In order to be able to secure the best execution prices we must maintain a very fast, complex and smart order routing network. Being a registered market maker on exchanges helps us to keep this network finely honed for the benefit of our brokerage customers as well as ourselves. Second, although our market making returns are far lower than they were during the preceding 30-some years, the pre-tax return of around 10% per annum, they are still acceptable.
Viewing the competition from HFTs, the regulatory environment and market structure changes that allow for more and more internalization without competition, we do not expect our market making business to get much better. On the other hand, we think that as long as we keep on top of the technology and especially the speed issues, the current pre-tax return of 10% may be maintainable.
Accordingly, we have decided to begin paying a regular quarterly dividend of 10 cents per share. The dividend will be paid out of our market maker subsidiary. 10 cents per share per quarter is roughly the after-tax result of a 10% pre-tax return on the capital in our market making segment. While brokerage is a growth business for us and market making is not, we will be accumulating brokerage profits and paying off some or all or even more than all of our market making profits in the form of the dividend.
This is our answer to the unsolicited suggestion by one of our analysts that we should close down our market making business and just focus on brokerage.
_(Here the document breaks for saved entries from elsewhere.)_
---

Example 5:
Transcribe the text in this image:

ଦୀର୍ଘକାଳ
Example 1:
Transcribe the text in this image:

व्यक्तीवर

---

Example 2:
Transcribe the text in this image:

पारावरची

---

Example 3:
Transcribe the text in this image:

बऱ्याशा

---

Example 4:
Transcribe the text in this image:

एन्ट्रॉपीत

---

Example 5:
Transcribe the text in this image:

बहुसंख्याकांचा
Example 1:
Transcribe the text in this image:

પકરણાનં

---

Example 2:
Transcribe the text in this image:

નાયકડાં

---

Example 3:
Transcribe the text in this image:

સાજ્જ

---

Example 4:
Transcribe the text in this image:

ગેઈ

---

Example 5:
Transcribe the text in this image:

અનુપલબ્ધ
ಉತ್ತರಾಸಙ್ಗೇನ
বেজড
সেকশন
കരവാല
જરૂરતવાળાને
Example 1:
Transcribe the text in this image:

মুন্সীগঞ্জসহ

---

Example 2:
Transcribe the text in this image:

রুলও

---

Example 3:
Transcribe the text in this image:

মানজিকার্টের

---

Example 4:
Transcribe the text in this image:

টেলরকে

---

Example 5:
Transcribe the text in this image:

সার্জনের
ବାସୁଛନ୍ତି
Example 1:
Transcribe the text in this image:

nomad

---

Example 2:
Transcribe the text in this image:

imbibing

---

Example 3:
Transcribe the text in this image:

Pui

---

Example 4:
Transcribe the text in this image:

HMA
With this dividend when our market making profits turn out to be insufficient to pay the dividend, we will be paying out capital as the return in that case is not satisfactory and there is no point in keeping so much capital in that business.
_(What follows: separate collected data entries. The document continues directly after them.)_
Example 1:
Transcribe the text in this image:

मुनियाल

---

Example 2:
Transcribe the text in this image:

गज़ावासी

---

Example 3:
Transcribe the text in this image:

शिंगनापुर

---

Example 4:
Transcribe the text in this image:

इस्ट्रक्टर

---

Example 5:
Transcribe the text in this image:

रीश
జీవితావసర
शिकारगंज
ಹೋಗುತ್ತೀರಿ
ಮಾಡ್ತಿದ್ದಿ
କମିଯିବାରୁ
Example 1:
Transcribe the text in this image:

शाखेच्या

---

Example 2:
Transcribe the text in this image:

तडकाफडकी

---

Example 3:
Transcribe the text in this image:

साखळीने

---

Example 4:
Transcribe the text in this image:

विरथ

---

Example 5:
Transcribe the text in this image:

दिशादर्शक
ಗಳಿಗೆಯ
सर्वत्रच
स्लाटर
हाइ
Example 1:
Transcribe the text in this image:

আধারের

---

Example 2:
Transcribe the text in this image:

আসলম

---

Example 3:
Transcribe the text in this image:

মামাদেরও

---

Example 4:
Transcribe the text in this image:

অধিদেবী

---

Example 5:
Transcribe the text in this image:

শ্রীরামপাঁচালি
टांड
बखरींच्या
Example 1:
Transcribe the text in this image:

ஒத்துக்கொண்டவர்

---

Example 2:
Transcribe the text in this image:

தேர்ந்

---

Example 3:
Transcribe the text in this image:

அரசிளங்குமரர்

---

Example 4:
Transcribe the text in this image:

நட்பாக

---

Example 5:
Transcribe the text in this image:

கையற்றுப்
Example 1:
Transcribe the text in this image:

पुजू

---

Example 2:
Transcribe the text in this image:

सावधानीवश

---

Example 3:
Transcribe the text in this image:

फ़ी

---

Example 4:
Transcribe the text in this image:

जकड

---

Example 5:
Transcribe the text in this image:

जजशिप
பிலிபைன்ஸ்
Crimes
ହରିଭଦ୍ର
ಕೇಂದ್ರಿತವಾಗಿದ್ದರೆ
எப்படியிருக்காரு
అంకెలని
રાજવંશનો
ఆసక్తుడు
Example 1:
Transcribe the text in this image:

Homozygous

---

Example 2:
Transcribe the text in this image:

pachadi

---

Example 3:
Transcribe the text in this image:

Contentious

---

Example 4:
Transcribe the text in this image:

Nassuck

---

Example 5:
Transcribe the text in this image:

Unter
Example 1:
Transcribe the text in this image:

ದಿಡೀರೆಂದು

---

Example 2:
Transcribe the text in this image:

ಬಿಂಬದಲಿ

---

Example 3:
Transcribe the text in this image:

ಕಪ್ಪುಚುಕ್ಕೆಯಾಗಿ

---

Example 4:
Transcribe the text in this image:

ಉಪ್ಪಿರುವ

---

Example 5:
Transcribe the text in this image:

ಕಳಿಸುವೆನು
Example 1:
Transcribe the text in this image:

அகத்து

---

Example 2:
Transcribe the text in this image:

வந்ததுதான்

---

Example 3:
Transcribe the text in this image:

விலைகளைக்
With the regular dividend our market making business will be self regulated. Our capital employed in market making will grow when our return is high and shrink when it is low. Now I will turn to discussing the first quarter’s results. As we are now primarily a brokerage company I will start with brokerage. As you can see, our brokerage business has had an extraordinary start for the new year with a record number of accounts added in each consecutive month during the quarter.
I’m extremely pleased to see this accelerating growth and this confirms the effectiveness of the core strategy that we have developed our entire business around, that is catering to the needs of active traders and investors by charging extremely low commissions and fees. Our low cost model not only attracts new accounts, it also helps to drive more trading activity because our customers are able to take advantage of more opportunities to maximize their returns.